Study questions ▸
1. According to the transcript excerpt, what two kinds of work does MapR's unified platform let you run?
2. From the transcript excerpt, reproduce word for word the stretch from "Starting point is 00:26:34" through "of our differentiation.".

Starting point is 00:25:29 So I think the main I think the key point is the bridge is happening either automatically or bridge is happening because you have done the data exploration and you have created views. View is just logical. So there is no ETL or a physical representation. because you have done the data exploration and you have created views. View is just logical. So there is no ETL or a physical representation, but you are creating these views, which are giving the physical kind of relational representation to the BI tools. Fantastic. Fantastic. So, okay.
Starting point is 00:26:03 So drill was my kind of intro back into kind of MapR, but looking at your kind of website, looking at the kind of materials working with the platform and so on that you've got quite an interesting kind of platform with with what you call them the map is it map our converged platform and there's a lot of kind of interesting technology and a lot of interesting value ads in there that i haven't seen before things like microservices and so on and so forth just again just for anybody new to MapR, maybe paint a picture for what MapR's wider platform is like for Hadoop and for big data analytics and so on.
Starting point is 00:26:34 Just paint a picture, first of all, of what's there and again, differentiate us really from the other things we used to in the past. Yeah, so at the highest level, I would say Mapper platform, Mapper converged data platform is something you would use for analytics, right? Obviously, whether it is traditional BI reporting kind of analytics or new types of exploration, machine learning kind of analytics. So this is a platform for analytics. But at the same time, the converged platform is something you would use to build mission-critical operational applications. So what MapR offers is a unified platform on which you can run analytics and operational applications. So that's kind of our differentiation.

Data extracts ▸
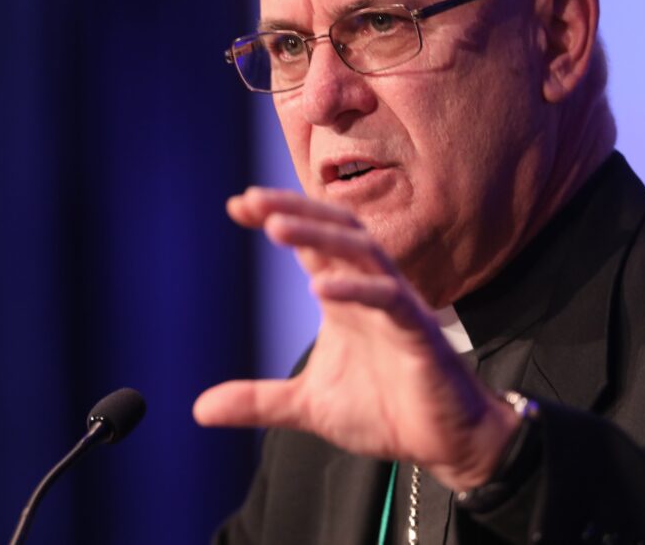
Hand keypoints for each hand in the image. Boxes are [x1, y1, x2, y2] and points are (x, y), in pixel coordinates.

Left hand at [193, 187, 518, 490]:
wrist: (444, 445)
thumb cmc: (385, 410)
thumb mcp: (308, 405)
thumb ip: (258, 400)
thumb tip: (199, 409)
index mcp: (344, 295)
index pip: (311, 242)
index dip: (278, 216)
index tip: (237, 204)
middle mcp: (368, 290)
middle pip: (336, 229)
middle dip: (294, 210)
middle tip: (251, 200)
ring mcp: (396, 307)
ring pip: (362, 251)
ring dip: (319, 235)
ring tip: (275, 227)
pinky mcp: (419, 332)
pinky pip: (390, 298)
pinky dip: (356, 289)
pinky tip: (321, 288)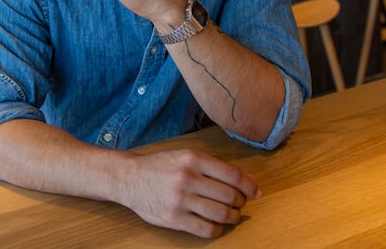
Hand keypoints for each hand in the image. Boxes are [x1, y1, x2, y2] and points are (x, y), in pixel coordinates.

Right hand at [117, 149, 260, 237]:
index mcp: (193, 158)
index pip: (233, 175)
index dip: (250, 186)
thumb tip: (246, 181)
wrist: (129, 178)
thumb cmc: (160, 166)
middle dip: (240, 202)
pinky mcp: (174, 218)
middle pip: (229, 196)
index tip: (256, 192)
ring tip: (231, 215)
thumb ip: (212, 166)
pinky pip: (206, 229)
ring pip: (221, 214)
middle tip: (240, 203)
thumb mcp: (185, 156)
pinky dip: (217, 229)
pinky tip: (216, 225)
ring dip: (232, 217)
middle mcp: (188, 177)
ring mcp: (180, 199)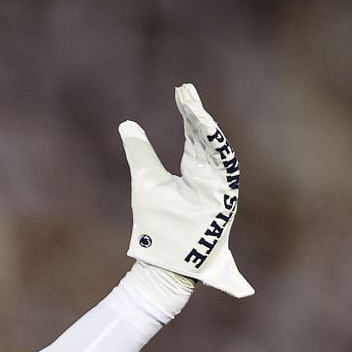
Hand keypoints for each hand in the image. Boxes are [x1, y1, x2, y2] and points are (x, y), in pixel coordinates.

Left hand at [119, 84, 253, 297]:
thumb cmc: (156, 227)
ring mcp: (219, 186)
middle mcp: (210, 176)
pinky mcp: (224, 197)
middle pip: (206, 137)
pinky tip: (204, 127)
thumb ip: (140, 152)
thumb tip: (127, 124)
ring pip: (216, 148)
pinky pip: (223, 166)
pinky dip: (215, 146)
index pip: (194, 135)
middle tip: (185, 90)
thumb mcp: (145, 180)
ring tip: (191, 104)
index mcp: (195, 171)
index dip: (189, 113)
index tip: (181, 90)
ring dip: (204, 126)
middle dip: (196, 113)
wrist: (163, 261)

Task solutions ▸
1. Analytics and operational applications.

2.
Starting point is 00:26:34 Just paint a picture, first of all, of what's there and again, differentiate us really from the other things we used to in the past. Yeah, so at the highest level, I would say Mapper platform, Mapper converged data platform is something you would use for analytics, right? Obviously, whether it is traditional BI reporting kind of analytics or new types of exploration, machine learning kind of analytics. So this is a platform for analytics. But at the same time, the converged platform is something you would use to build mission-critical operational applications. So what MapR offers is a unified platform on which you can run analytics and operational applications. So that's kind of our differentiation.